* _TASK INSTRUCTIONS_
Please reproduce word for word the lines of the listing, starting with the line that contains "busy street in" and continuing through the final line of the listing.

(Collected data)
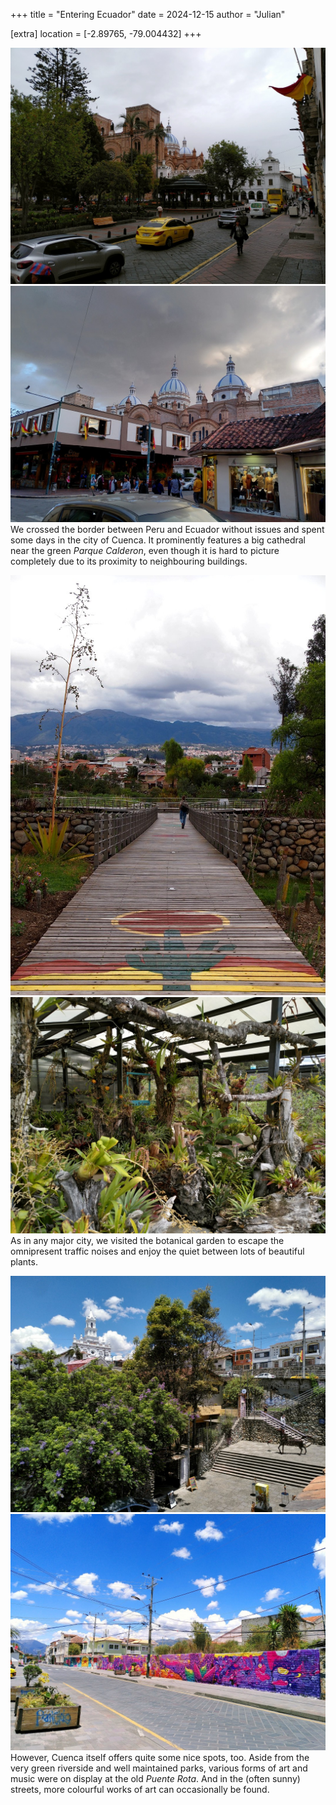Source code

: +++
title = "Entering Ecuador"
date = 2024-12-15
author = "Julian"

[extra]
location = [-2.89765, -79.004432]
+++

![A busy street in front of park with green plants and trees with white, colonial-style buildings and a spanish-looking cathedral visible behind the park](calderon.jpg "Parque Calderon")
![The same cathedral from another side, partially covered by other buildings](cathedral.jpg "Catedral de Cuenca")
We crossed the border between Peru and Ecuador without issues and spent some days in the city of Cuenca.
It prominently features a big cathedral near the green _Parque Calderon_, even though it is hard to picture completely due to its proximity to neighbouring buildings.

![A wooden path descending into a garden, with a city in the background stretching up to a distant mountain range](jardin.jpg "Jardin botanico")
![A great number of bromeliads and other green plants between wooden elements under a transparent roof](plants.jpg "Green plants")
As in any major city, we visited the botanical garden to escape the omnipresent traffic noises and enjoy the quiet between lots of beautiful plants.

![View from a bridge onto some stairs with art on display, a flowering tree and a white church in the background under blue sky](puente.jpg "Puente Rota")
![A sunny street with a long, colourful mural on its side](streetart.jpg "Street art")
However, Cuenca itself offers quite some nice spots, too.
Aside from the very green riverside and well maintained parks, various forms of art and music were on display at the old _Puente Rota_.
And in the (often sunny) streets, more colourful works of art can occasionally be found.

* _RESPONSE TO THE EXERCISE_
![A busy street in front of park with green plants and trees with white, colonial-style buildings and a spanish-looking cathedral visible behind the park](calderon.jpg "Parque Calderon")
![The same cathedral from another side, partially covered by other buildings](cathedral.jpg "Catedral de Cuenca")
We crossed the border between Peru and Ecuador without issues and spent some days in the city of Cuenca.
It prominently features a big cathedral near the green _Parque Calderon_, even though it is hard to picture completely due to its proximity to neighbouring buildings.

![A wooden path descending into a garden, with a city in the background stretching up to a distant mountain range](jardin.jpg "Jardin botanico")
![A great number of bromeliads and other green plants between wooden elements under a transparent roof](plants.jpg "Green plants")
As in any major city, we visited the botanical garden to escape the omnipresent traffic noises and enjoy the quiet between lots of beautiful plants.

![View from a bridge onto some stairs with art on display, a flowering tree and a white church in the background under blue sky](puente.jpg "Puente Rota")
![A sunny street with a long, colourful mural on its side](streetart.jpg "Street art")
However, Cuenca itself offers quite some nice spots, too.
Aside from the very green riverside and well maintained parks, various forms of art and music were on display at the old _Puente Rota_.
And in the (often sunny) streets, more colourful works of art can occasionally be found.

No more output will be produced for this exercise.